En este terreno de los principios se ha situado el discurso de don Juan Carlos. Es de subrayar la oportunidad de su mención a los límites del ejercicio del poder nacional en las relaciones internacionales, ejercicio que, para ser legítimo, "deberá inspirarse en una conciencia ética y respetar los derechos de los otros pueblos". Frente a la tendencia a que sea la fuerza la que presida las relaciones entre las naciones, el Rey ha hecho un enérgico llamamiento "para que la negociación y el diálogo se impongan de una vez a la intolerancia y la intransigencia a fin de que la fuerza de la razón y del derecho prevalezcan sobre la razón de la fuerza". Sin olvidar que "no cabe armonía si en el mundo se mantienen situaciones de clara injusticia".
La descolonización ha supuesto la consagración del principio de la diversidad cultural de la humanidad, pero por ello mismo resulta urgente acabar con situaciones anacrónicas, residuo de un pasado colonial, como la que padece España en relación a Gibraltar. El Rey ha recordado la declaración suscrita en 1984 entre España y el Reino Unido como pauta para la recuperacion de la integridad territorial española por vía negociadora y sin menoscabo de los intereses de la población del Peñón.
El hecho de que a lo largo de la última década los pueblos de varios países del continente latinoamericano que pugnaban y pugnan por recobrar la libertad hayan vuelto su mirada hacia la transición política española y el prestigio de que don Juan Carlos disfruta en esas tierras otorgan particular valor a las palabras de éste sobre ese continente, con cuyos pueblos "nos sentimos solidarios en la búsqueda de soluciones justas a los problemas políticos, económicos y sociales con los que se enfrentan". Pero existe una responsabilidad de la comunidad internacional para evitar que procesos de democratización en curso se vean abortados por las dificultades económicas, y en ese sentido es imprescindible una actitud "de generosidad y apoyos concretos" para alentar las políticas de ajuste necesarias en esos países, y en particular en aquellos agobiados por su enorme deuda exterior.
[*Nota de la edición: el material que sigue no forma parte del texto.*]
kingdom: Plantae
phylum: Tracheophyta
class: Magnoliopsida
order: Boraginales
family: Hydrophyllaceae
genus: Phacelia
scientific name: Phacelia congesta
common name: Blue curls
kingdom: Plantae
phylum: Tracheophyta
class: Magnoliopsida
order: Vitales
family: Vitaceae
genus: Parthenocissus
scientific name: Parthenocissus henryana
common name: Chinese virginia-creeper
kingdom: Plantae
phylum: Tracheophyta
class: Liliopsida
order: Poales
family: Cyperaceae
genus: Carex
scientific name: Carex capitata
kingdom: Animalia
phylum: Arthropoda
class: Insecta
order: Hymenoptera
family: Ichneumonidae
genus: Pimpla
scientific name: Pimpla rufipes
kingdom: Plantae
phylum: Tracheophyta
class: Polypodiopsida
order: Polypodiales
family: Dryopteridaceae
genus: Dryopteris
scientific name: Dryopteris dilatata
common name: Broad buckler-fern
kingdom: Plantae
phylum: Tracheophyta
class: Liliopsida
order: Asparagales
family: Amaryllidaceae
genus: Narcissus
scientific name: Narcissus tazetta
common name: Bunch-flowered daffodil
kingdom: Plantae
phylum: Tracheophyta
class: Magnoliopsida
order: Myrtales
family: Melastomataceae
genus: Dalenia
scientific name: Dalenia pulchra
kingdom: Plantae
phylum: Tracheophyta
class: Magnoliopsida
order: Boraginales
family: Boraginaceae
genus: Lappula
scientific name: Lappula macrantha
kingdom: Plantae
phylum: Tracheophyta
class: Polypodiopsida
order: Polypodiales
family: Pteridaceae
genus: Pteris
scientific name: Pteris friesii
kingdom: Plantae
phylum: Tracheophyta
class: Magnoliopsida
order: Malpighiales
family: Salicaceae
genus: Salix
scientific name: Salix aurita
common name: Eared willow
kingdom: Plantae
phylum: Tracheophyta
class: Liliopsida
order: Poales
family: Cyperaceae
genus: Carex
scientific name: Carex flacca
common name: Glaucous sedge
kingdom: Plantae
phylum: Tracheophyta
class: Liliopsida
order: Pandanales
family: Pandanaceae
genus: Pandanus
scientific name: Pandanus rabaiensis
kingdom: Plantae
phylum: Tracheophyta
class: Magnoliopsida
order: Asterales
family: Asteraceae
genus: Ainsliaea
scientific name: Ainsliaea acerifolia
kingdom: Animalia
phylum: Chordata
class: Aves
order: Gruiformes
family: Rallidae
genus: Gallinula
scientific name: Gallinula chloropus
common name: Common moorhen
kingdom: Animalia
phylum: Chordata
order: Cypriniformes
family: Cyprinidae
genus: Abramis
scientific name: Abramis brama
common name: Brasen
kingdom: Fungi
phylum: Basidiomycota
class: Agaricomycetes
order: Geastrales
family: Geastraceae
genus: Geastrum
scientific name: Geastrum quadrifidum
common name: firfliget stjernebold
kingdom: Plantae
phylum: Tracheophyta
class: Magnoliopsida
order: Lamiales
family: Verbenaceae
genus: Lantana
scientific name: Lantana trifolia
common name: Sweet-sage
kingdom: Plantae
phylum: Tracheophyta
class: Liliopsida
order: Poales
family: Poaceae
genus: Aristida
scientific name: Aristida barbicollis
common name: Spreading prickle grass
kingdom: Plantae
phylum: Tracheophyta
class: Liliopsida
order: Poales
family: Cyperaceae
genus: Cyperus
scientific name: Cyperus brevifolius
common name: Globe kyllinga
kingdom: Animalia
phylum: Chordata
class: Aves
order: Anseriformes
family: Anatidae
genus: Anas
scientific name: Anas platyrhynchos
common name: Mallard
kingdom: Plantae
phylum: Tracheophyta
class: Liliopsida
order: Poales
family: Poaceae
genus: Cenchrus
Don Juan Carlos no rehusó referirse a la grosera política racista de los gobernantes surafricanos, que constituye "un ataque flagrante a la concepción de la unidad del género humano", ni a los peligros que para la paz derivan de la generalización de las prácticas terroristas. Su dimensión internacional hace necesaria la cooperación entre todos los países, con medidas concretas. La creciente tendencia, alentada por las grandes potencias, a sustituir los foros de relación multilateral, y el de la ONU en primer lugar, por cauces bilaterales desdice de los propósitos que presidieron la fundación de las Naciones Unidas. También don Juan Carlos llamó la atención sobre el hecho.
En definitiva, todo su discurso resultó un alegato, si no brillante, sí contundente, en favor de la pervivencia del espíritu de solidaridad y paz entre los pueblos que dio origen a la ONU. Para los españoles, acostumbrados durante décadas a vivir en un verdadero gueto intelectual y político respecto al resto del mundo, la figura del Rey inaugurando las sesiones de esta Asamblea General es del todo gratificante.